### Problem description:
Please retype the records below exactly as they appear, but leave out the pictures.

(Entries shown begins)

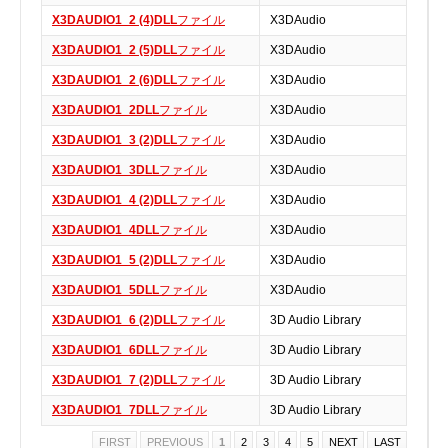
実行ファイル
X3DAUDIO1_2 (4)DLL
ファイル
X3DAudio
フォントファイル
X3DAUDIO1_2 (5)DLL
ファイル
X3DAudio
ゲームファイル
X3DAUDIO1_2 (6)DLL
ファイル
X3DAudio
GISファイル
X3DAUDIO1_2DLL
ファイル
X3DAudio
ページレイアウトファイル
X3DAUDIO1_3 (2)DLL
ファイル
X3DAudio
その他のファイル
X3DAUDIO1_3DLL
ファイル
X3DAudio
プラグインファイル
X3DAUDIO1_4 (2)DLL
ファイル
X3DAudio
プラグインファイル
X3DAUDIO1_4DLL
ファイル
X3DAudio
設定ファイル
X3DAUDIO1_5 (2)DLL
ファイル
X3DAudio
表計算ファイル
X3DAUDIO1_5DLL
ファイル
X3DAudio
システムファイル
X3DAUDIO1_6 (2)DLL
ファイル
3D Audio Library
テキストファイル
X3DAUDIO1_6DLL
ファイル
3D Audio Library
ベクトル画像ファイル
X3DAUDIO1_7 (2)DLL
ファイル
3D Audio Library
動画ファイル
インターネットファイル
X3DAUDIO1_7DLL
ファイル
3D Audio Library
ドライバのカテゴリー
FIRST
PREVIOUS
1
2
3
4
5
NEXT
LAST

(Entries shown ends)

### Task solution:
実行ファイル
X3DAUDIO1_2 (4)DLL
ファイル
X3DAudio
フォントファイル
X3DAUDIO1_2 (5)DLL
ファイル
X3DAudio
ゲームファイル
X3DAUDIO1_2 (6)DLL
ファイル
X3DAudio
GISファイル
X3DAUDIO1_2DLL
ファイル
X3DAudio
ページレイアウトファイル
X3DAUDIO1_3 (2)DLL
ファイル
X3DAudio
その他のファイル
X3DAUDIO1_3DLL
ファイル
X3DAudio
プラグインファイル
X3DAUDIO1_4 (2)DLL
ファイル
X3DAudio
プラグインファイル
X3DAUDIO1_4DLL
ファイル
X3DAudio
設定ファイル
X3DAUDIO1_5 (2)DLL
ファイル
X3DAudio
表計算ファイル
X3DAUDIO1_5DLL
ファイル
X3DAudio
システムファイル
X3DAUDIO1_6 (2)DLL
ファイル
3D Audio Library
テキストファイル
X3DAUDIO1_6DLL
ファイル
3D Audio Library
ベクトル画像ファイル
X3DAUDIO1_7 (2)DLL
ファイル
3D Audio Library
動画ファイル
インターネットファイル
X3DAUDIO1_7DLL
ファイル
3D Audio Library
ドライバのカテゴリー
FIRST
PREVIOUS
1
2
3
4
5
NEXT
LAST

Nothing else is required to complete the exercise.